SUPPLIED PASSAGE:
━━━━━━━━━━━━━━━━━━━━

True to Knights of the Old Republic and Bioware fashion, women are shown here in a variety of roles: smugglers, senators, spies, assassins, soldiers, officers, police officers, Jedi, Sith, and so on. Satele Shan, descendant of Bastila (a favourite Jedi character of mine from the first KoTOR game) is not only a prominent figure, but is the Grandmaster of the Jedi Order. On the surface we find nominal equality; most of the outfits in the game are fairly gender-neutral and do not suddenly reveal lots of skin when worn on a woman (there are a small number of exceptions I’ve observed thusfar).

Character customisation is also fascinating- you can actually select your body type. From waif, to curvy, to tall and huskily built with muscles, women are given a wider range of body types to choose from than we normally find in such games. Men, similarly, can be skinnier and lither than I’ve often seen them in any video game, another applaudable first for players of male characters who prefer to not be built like a house.

But it is here where the downsides begin, as well. “Curvy” is as far as the slider allows you to go as a woman, while men can cultivate more prodigious girth. Beyond this, we find a range of problems in portrayal of a small sort that begin to add up. As an Imperial Agent you encounter a man who threatens to blow your cover. There are a few ways you can deal with him but one is distinctly gendered- a man Agent can threaten or intimidate him, but if you’re a woman Agent that option is replaced by flirtation/sleeping with him. Meanwhile, Sith Warriors get a companion, Vette, a former slave who comes complete with a shock collar. You can actually use the shock collar to break her. (In a prior version of this article I had said that you could actually shock her into “loving” your character; mercifully this turned out to be untrue and I have since corrected the matter.) To my knowledge this is not possible with male companions- although male slaves do abound in the game as well. The treatment of Twi’lek women- who are most visible in TOR as scantily clad dancers and titillating holograms or neon ads- in Star Wars is a rather interesting topic for another time.

Satele Shan, a dark haired, light skinned woman wearing an earth toned and gold trimmed suit without sleeves.

In my article “The Twenty Millennia Decade” I discussed Star Wars’ unnerving tendency to default to inexplicable patriarchy. TOR persists in this. As a woman Republic Trooper you find people stunned to find a woman in such a position; you can tell them off quite successfully but the fact that this is even positioned as remarkable is very questionable. Yet again we’re talking about a high civilisation, cosmopolitan in the extreme, with many millennia of history. But it’s still exceptional for a woman to be a soldier?

━━━━━━━━━━━━━━━━━━━━

MATERIAL:

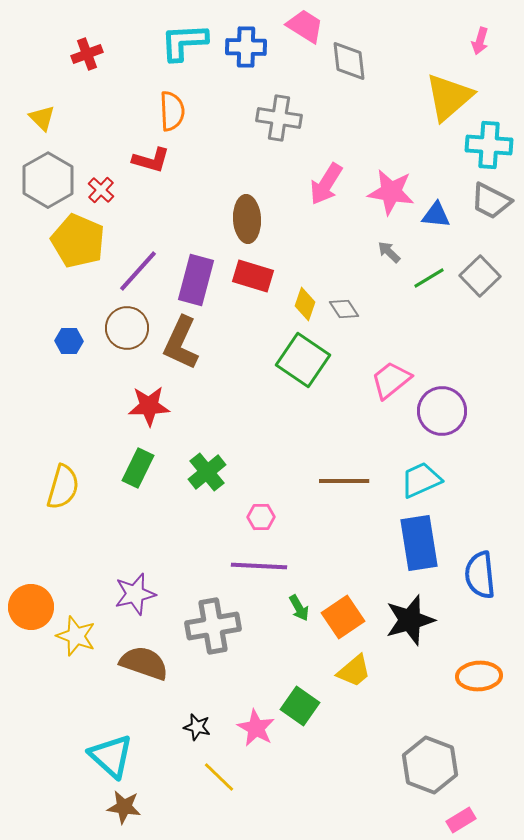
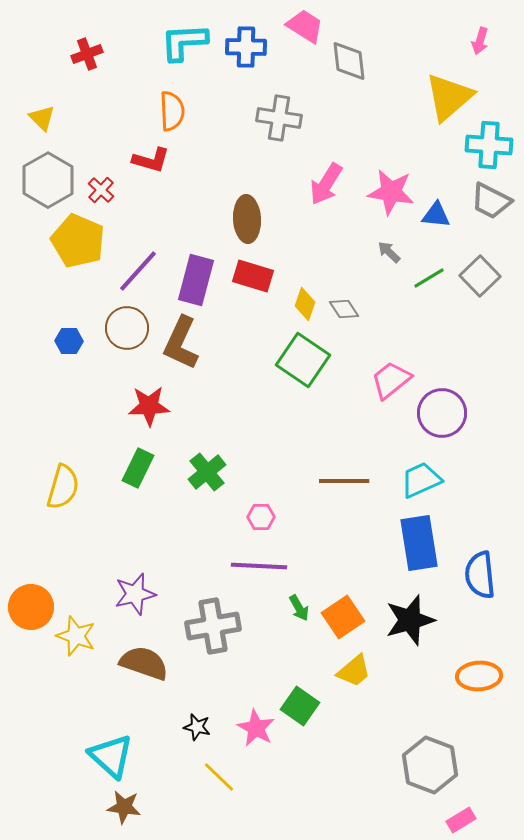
purple circle at (442, 411): moved 2 px down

━━━━━━━━━━━━━━━━━━━━

TASKS TO COMPLETE:
(1) Using the passage on The Old Republic, answer these:
(a) What position does Satele Shan hold?
(b) For a woman Imperial Agent, what option replaces threatening or intimidating the man who threatens to blow her cover?
(c) What is the title of the earlier article the writer mentions?
(2) Rewrite everything in the passage on The Old Republic from "Character customisation is" down to "like a house.", with "waif" changed to "slender".

SOLUTIONS TO THE PROBLEMS:
(1)
(a) She is the Grandmaster of the Jedi Order.
(b) Flirtation/sleeping with him.
(c) "The Twenty Millennia Decade"

(2)
Character customisation is also fascinating- you can actually select your body type. From slender, to curvy, to tall and huskily built with muscles, women are given a wider range of body types to choose from than we normally find in such games. Men, similarly, can be skinnier and lither than I’ve often seen them in any video game, another applaudable first for players of male characters who prefer to not be built like a house.